WHAT YOU SHOULD DO
Look through the listing below and count the lines holding "ADAMOWICZ". Reply with the number alone.

-- SOURCE MATERIAL follows --

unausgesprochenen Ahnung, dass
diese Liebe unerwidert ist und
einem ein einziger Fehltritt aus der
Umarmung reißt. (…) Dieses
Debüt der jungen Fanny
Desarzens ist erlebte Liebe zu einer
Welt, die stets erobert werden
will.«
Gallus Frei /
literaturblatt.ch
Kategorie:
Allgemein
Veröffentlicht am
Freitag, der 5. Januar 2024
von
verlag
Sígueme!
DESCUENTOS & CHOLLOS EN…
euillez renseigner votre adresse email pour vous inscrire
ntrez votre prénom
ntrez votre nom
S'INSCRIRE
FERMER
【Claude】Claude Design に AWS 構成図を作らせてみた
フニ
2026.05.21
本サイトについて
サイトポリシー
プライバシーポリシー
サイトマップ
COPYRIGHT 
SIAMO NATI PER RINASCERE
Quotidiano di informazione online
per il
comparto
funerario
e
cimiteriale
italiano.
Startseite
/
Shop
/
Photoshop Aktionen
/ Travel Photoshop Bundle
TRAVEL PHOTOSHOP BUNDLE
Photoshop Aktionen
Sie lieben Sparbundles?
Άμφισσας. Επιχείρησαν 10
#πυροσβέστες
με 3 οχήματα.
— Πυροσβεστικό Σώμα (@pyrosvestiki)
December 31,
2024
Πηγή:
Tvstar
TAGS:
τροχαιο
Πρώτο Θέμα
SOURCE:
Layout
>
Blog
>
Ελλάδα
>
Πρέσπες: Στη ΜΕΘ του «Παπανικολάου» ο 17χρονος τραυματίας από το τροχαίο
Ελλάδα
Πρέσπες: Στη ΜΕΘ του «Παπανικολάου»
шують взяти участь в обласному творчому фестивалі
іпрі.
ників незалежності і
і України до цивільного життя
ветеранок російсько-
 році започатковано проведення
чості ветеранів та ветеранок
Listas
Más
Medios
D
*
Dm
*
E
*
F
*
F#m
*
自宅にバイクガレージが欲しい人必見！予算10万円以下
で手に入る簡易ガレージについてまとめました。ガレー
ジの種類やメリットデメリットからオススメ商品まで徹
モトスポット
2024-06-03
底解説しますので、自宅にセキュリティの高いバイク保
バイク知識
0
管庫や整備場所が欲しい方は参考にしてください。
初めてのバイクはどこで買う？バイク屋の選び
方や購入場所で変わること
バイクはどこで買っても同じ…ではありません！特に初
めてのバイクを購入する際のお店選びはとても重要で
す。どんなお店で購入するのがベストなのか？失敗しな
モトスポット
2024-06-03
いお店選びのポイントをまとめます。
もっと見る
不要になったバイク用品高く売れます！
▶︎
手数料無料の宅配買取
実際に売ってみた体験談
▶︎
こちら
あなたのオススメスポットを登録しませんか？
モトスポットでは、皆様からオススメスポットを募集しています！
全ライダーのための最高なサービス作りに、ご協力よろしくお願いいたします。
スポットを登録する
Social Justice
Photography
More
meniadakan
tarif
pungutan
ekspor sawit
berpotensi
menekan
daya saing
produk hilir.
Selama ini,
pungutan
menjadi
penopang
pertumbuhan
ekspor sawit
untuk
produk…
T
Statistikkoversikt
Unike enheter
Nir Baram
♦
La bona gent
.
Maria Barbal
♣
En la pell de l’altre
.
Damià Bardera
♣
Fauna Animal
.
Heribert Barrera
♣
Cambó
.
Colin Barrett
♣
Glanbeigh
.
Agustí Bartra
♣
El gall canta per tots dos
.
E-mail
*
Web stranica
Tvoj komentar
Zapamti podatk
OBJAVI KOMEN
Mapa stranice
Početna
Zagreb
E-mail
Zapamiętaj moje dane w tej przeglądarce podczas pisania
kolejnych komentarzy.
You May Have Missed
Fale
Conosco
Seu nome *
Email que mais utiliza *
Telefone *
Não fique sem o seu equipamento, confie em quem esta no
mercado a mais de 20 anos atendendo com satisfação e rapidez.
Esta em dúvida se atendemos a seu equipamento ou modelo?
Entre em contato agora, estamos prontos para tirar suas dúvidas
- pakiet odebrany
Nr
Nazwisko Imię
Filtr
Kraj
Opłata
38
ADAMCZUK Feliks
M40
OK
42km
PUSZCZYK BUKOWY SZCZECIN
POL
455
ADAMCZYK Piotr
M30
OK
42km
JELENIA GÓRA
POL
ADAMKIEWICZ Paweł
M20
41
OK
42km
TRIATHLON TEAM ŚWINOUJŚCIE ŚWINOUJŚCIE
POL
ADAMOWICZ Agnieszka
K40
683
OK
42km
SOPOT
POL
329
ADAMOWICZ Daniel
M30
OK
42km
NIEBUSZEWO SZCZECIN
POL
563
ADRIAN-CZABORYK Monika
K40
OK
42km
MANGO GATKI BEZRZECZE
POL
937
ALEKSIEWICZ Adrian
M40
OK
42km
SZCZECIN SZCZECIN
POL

-- SOURCE MATERIAL concluded --

YOUR SOLUTION
2